Ruhi Şükriye, “The Pragmatic of yani as a Parenthetical Marker in Turkish: Evidence from the METU Turkish Corpus” ‘Working Papers in Corpus-based Linguistics and Language Education 3’ Global COE Program, Tokyo University of Foreign Studies, Graduate School of Global Studies, 2009, 285-298.
Aksan Yeşim, Mustafa Aksan, “Building a National Corpus of Turkish: Design and Implementation” ‘Working Papers in Corpus-based Linguistics and Language Education 3’ Global COE Program, Tokyo University of Foreign Studies, Graduate School of Global Studies, 2009, 299-310.
Karadaş Derya Çokal, Şükriye Ruhi, “Features for an Internet Accessible Corpus of Spoken Turkish Discourse” ‘Working Papers in Corpus-based Linguistics and Language Education 3’ Global COE Program, Tokyo University of Foreign Studies, Graduate School of Global Studies, 2009, 311-320.

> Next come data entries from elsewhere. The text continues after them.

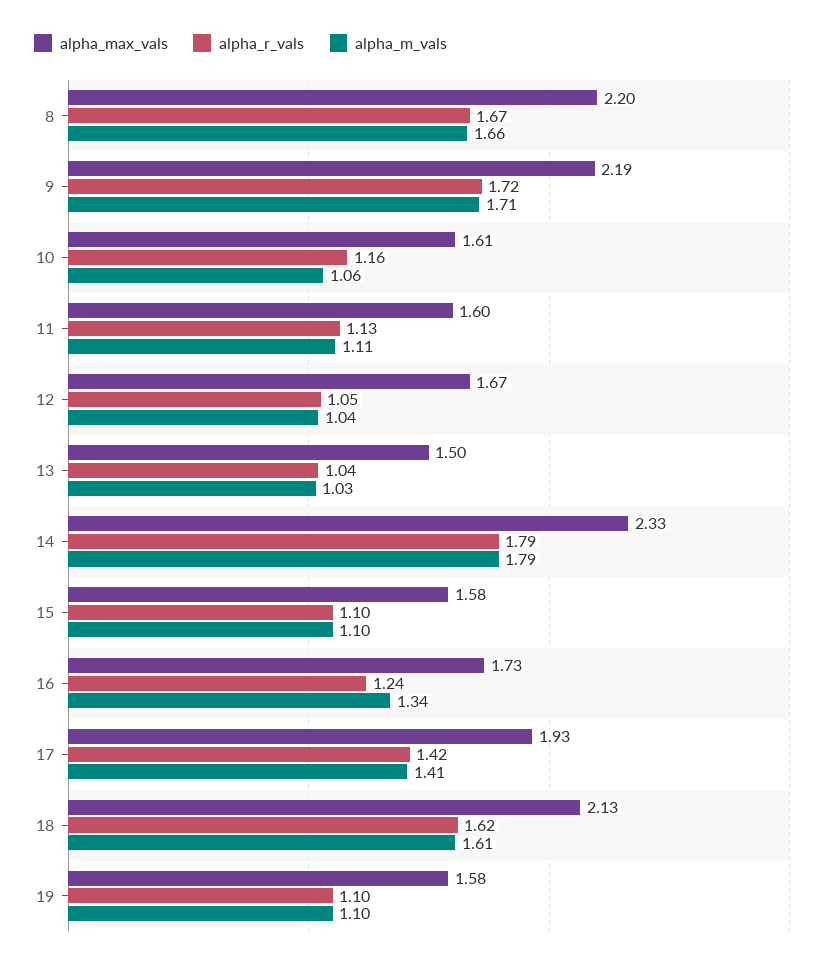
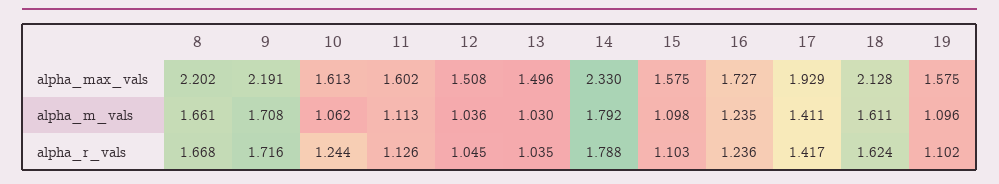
  {
    "alpha_max_vals": {
      "8": 2.202,
      "9": 2.191,
      "10": 1.613,
      "11": 1.602,
-     "12": 1.67,
+     "12": 1.508,
      "13": 1.496,
      "14": 2.33,
      "15": 1.575,
      "16": 1.727,
      "17": 1.929,
      "18": 2.128,
      "19": 1.575
    },
    "alpha_r_vals": {
      "8": 1.668,
      "9": 1.716,
-     "10": 1.16,
+     "10": 1.244,
      "11": 1.126,
      "12": 1.045,
      "13": 1.035,
      "14": 1.788,
      "15": 1.103,
      "16": 1.236,
      "17": 1.417,
      "18": 1.624,
      "19": 1.102
    },
    "alpha_m_vals": {
      "8": 1.661,
      "9": 1.708,
      "10": 1.062,
      "11": 1.113,
      "12": 1.036,
      "13": 1.03,
      "14": 1.792,
      "15": 1.098,
-     "16": 1.34,
+     "16": 1.235,
      "17": 1.411,
      "18": 1.611,
      "19": 1.096
    }
  }

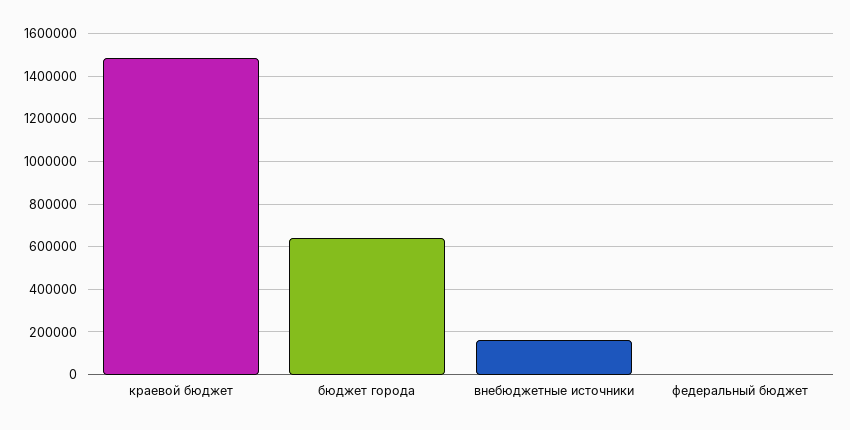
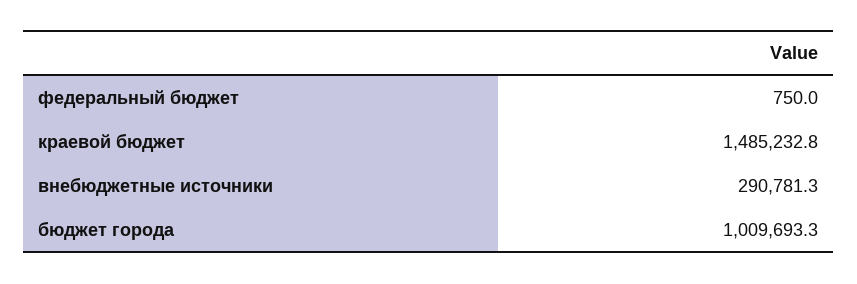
  {
    "краевой бюджет": 1485232.8,
-   "бюджет города": 650000,
+   "бюджет города": 1009693.3,
-   "внебюджетные источники": 150000,
+   "внебюджетные источники": 290781.3,
    "федеральный бюджет": 750
  }

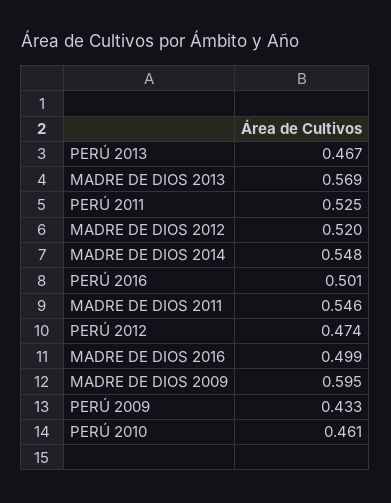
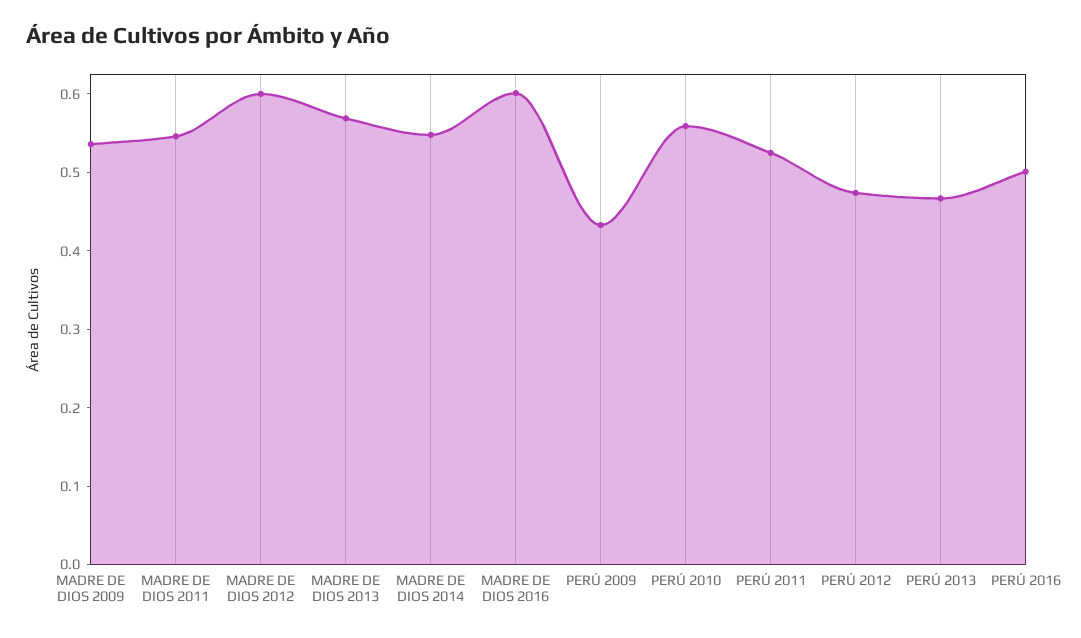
  {
    "PERÚ 2013": 0.467,
    "MADRE DE DIOS 2013": 0.569,
    "PERÚ 2011": 0.525,
-   "MADRE DE DIOS 2012": 0.52,
+   "MADRE DE DIOS 2012": 0.6,
    "MADRE DE DIOS 2014": 0.548,
    "PERÚ 2016": 0.501,
    "MADRE DE DIOS 2011": 0.546,
    "PERÚ 2012": 0.474,
-   "MADRE DE DIOS 2016": 0.499,
+   "MADRE DE DIOS 2016": 0.6,
-   "MADRE DE DIOS 2009": 0.595,
+   "MADRE DE DIOS 2009": 0.54,
    "PERÚ 2009": 0.433,
-   "PERÚ 2010": 0.461
+   "PERÚ 2010": 0.56
  }

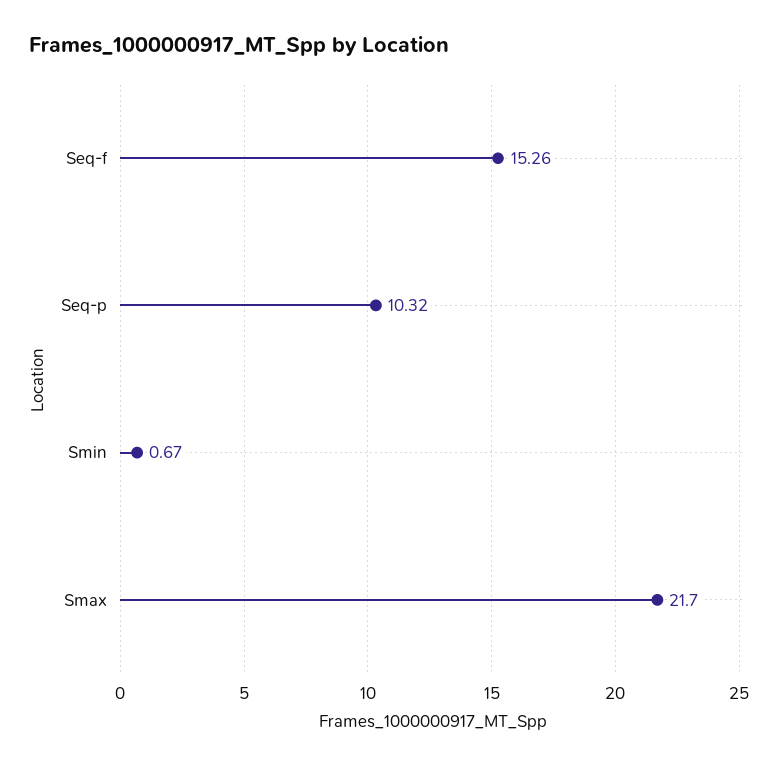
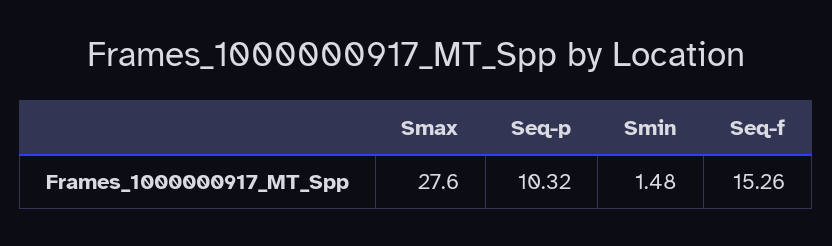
  {
    "Seq-f": 15.26,
    "Seq-p": 10.32,
-   "Smin": 0.67,
+   "Smin": 1.48,
-   "Smax": 21.7
+   "Smax": 27.6
  }

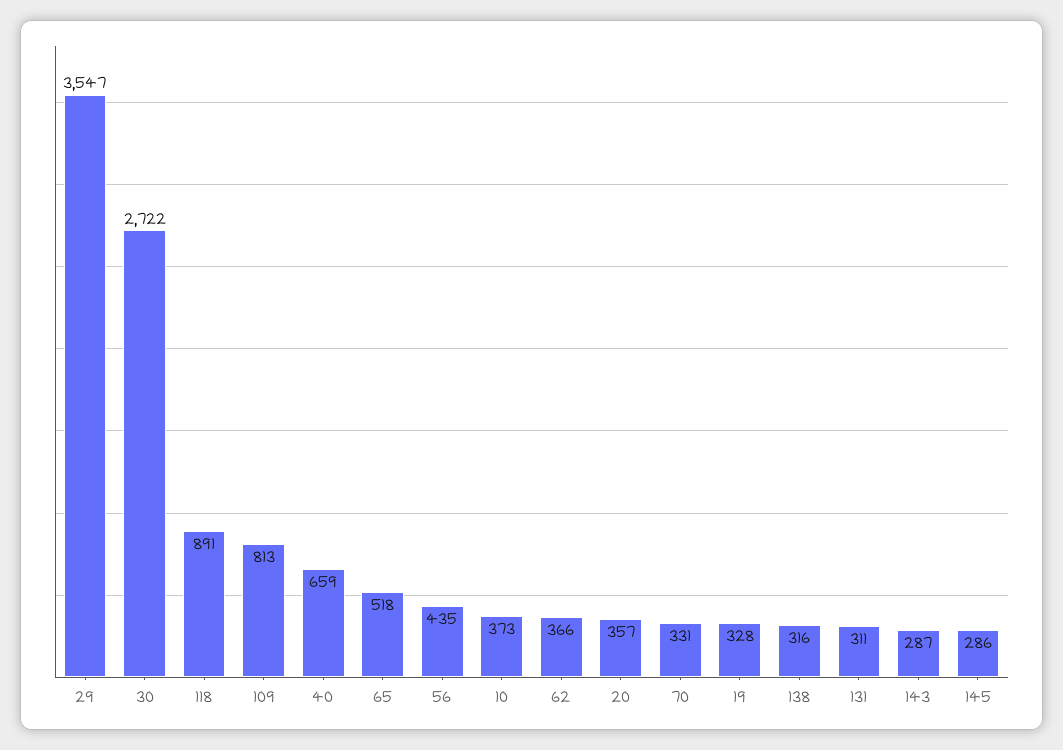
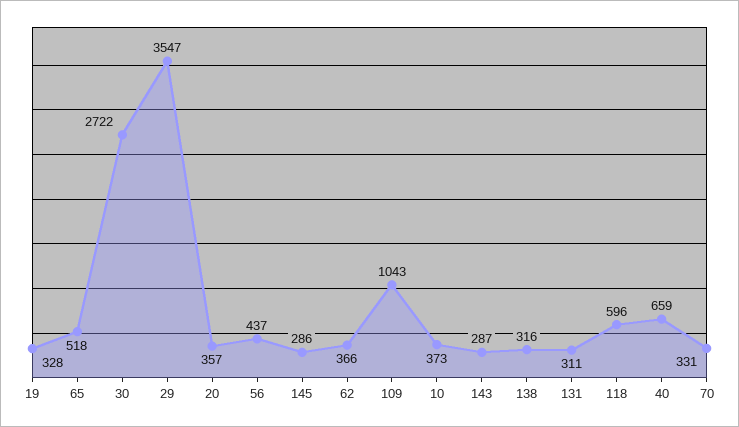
  {
    "29": 3547,
    "30": 2722,
-   "118": 891,
+   "118": 596,
-   "109": 813,
+   "109": 1043,
    "40": 659,
    "65": 518,
-   "56": 435,
+   "56": 437,
    "10": 373,
    "62": 366,
    "20": 357,
    "70": 331,
    "19": 328,
    "138": 316,
    "131": 311,
    "143": 287,
    "145": 286
  }

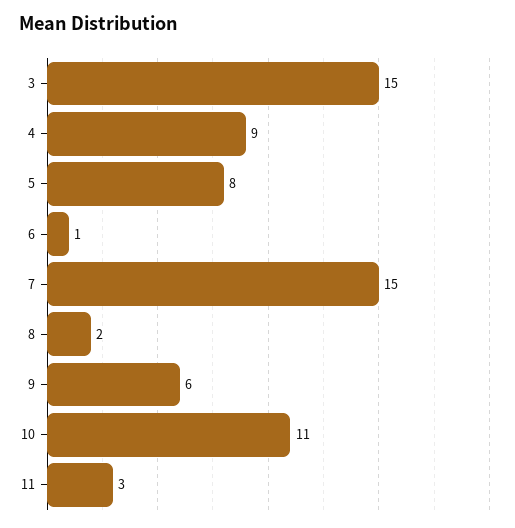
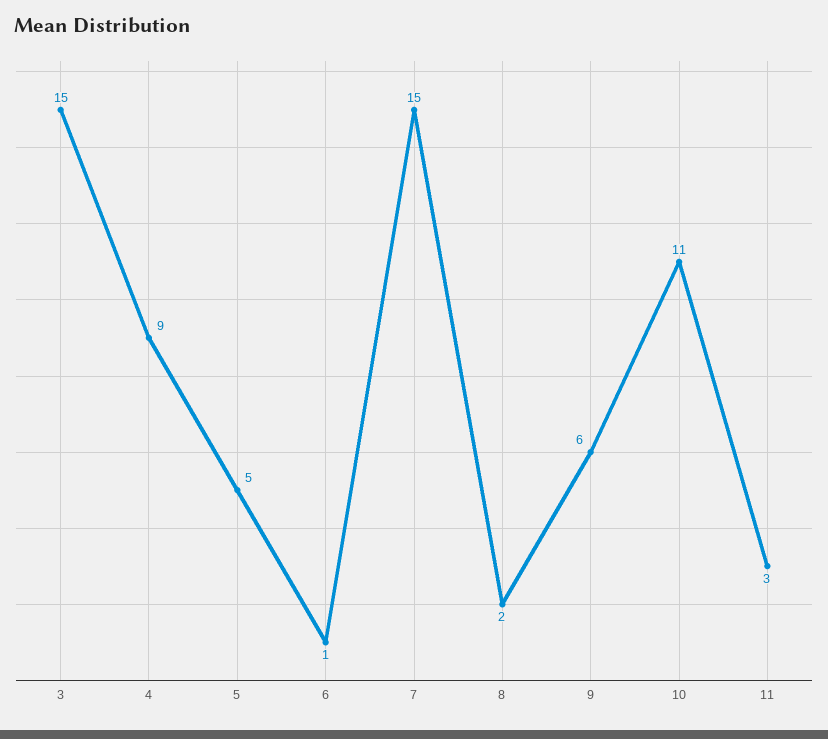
  {
    "3": 15,
    "4": 9,
-   "5": 8,
+   "5": 5,
    "6": 1,
    "7": 15,
    "8": 2,
    "9": 6,
    "10": 11,
    "11": 3
  }

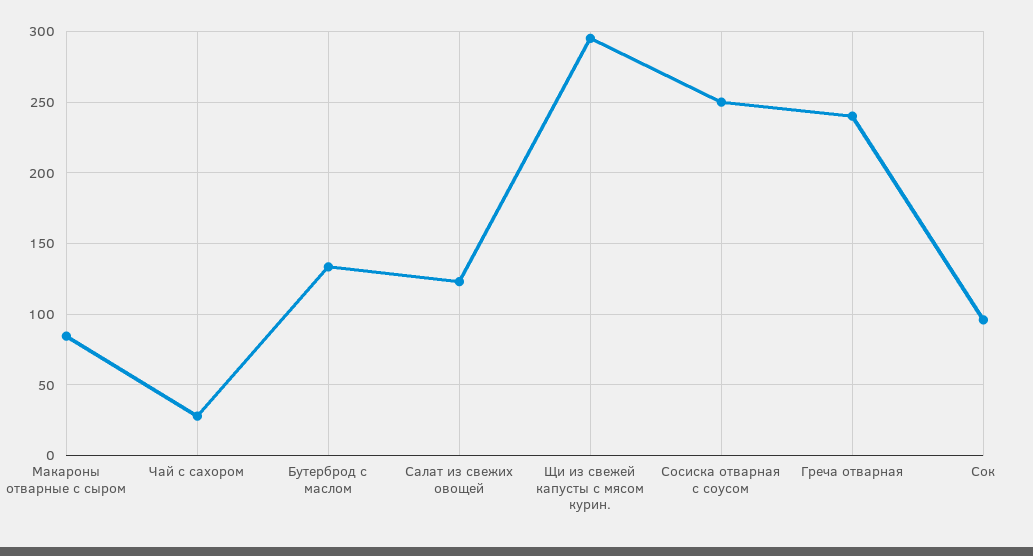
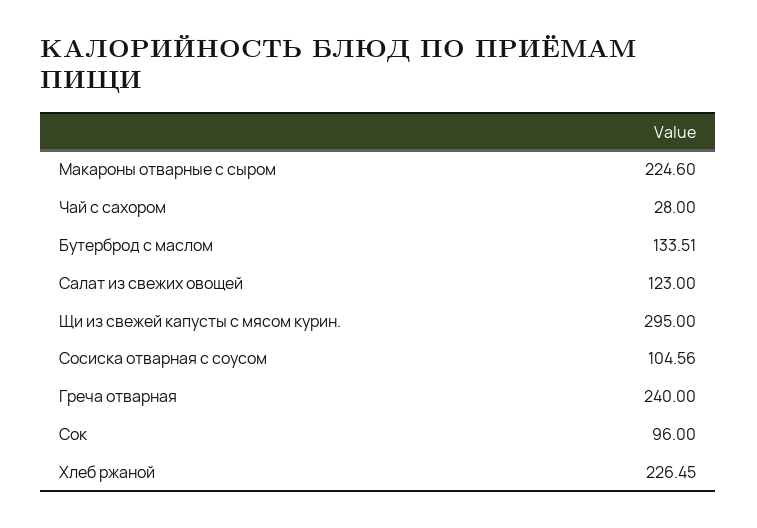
  {
-   "Макароны отварные с сыром": 85,
+   "Макароны отварные с сыром": 224.6,
    "Чай с сахором": 28,
    "Бутерброд с маслом": 133.51,
    "Салат из свежих овощей": 123,
    "Щи из свежей капусты с мясом курин.": 295,
-   "Сосиска отварная с соусом": 250,
+   "Сосиска отварная с соусом": 104.56,
    "Греча отварная": 240,
-   "Сок": 96
+   "Сок": 96,
+   "Хлеб ржаной": 226.45
  }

Yuji Kawaguchi, A corpus-driven analysis of -r dropping in spoken Turkish, 2009, Corpus Analysis and Variation in Linguistics, John Benjamins, 281-297.
2) Spoken French and Spanish Corpus
In academic year 2009, we sent Spanish team to Automonous University of Madrid for field recording of spontaneous Spanish conversation and they recorded 34 hours 56 minutes. Transcription is completed. The total token number of the Spanish corpus 2009 is of 46,2248.
In academic year 2009, we also sent French team to University of Aix-Marseille in France. They recorded 34 different spontaneous dialogues in university course rooms or individual houses. Now total tokens in the dialogues already transcribed are 48,4232 and transcription is still ongoing. In academic year 2011, new team will be sent again to University of Aix-Marseille.